(STUDY MATERIAL begins)

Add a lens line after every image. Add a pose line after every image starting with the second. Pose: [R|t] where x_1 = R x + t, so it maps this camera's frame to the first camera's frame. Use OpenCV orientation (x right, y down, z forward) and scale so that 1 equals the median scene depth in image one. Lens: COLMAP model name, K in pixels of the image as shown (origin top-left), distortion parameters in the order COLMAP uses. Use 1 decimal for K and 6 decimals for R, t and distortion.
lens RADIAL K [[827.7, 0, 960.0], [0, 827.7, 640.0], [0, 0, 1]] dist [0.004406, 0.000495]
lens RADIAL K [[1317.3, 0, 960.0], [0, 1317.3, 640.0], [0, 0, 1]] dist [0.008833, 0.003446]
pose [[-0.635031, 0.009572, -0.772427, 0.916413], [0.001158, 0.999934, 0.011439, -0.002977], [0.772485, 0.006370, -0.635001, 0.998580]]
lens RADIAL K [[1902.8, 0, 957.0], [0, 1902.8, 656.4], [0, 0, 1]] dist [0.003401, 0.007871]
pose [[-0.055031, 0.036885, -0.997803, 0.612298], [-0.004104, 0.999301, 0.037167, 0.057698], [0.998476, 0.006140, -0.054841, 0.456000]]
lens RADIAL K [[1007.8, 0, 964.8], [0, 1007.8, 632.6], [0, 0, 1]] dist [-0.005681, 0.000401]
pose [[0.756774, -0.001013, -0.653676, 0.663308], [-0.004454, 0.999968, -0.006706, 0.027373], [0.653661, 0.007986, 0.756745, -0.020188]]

(STUDY MATERIAL ends)

### YOUR TASK
Pick out each line in the items above that contains the string "pose". Case counts.

### OUTPUT OF THE TASK
Add a lens line after every image. Add a pose line after every image starting with the second. Pose: [R|t] where x_1 = R x + t, so it maps this camera's frame to the first camera's frame. Use OpenCV orientation (x right, y down, z forward) and scale so that 1 equals the median scene depth in image one. Lens: COLMAP model name, K in pixels of the image as shown (origin top-left), distortion parameters in the order COLMAP uses. Use 1 decimal for K and 6 decimals for R, t and distortion.
pose [[-0.635031, 0.009572, -0.772427, 0.916413], [0.001158, 0.999934, 0.011439, -0.002977], [0.772485, 0.006370, -0.635001, 0.998580]]
pose [[-0.055031, 0.036885, -0.997803, 0.612298], [-0.004104, 0.999301, 0.037167, 0.057698], [0.998476, 0.006140, -0.054841, 0.456000]]
pose [[0.756774, -0.001013, -0.653676, 0.663308], [-0.004454, 0.999968, -0.006706, 0.027373], [0.653661, 0.007986, 0.756745, -0.020188]]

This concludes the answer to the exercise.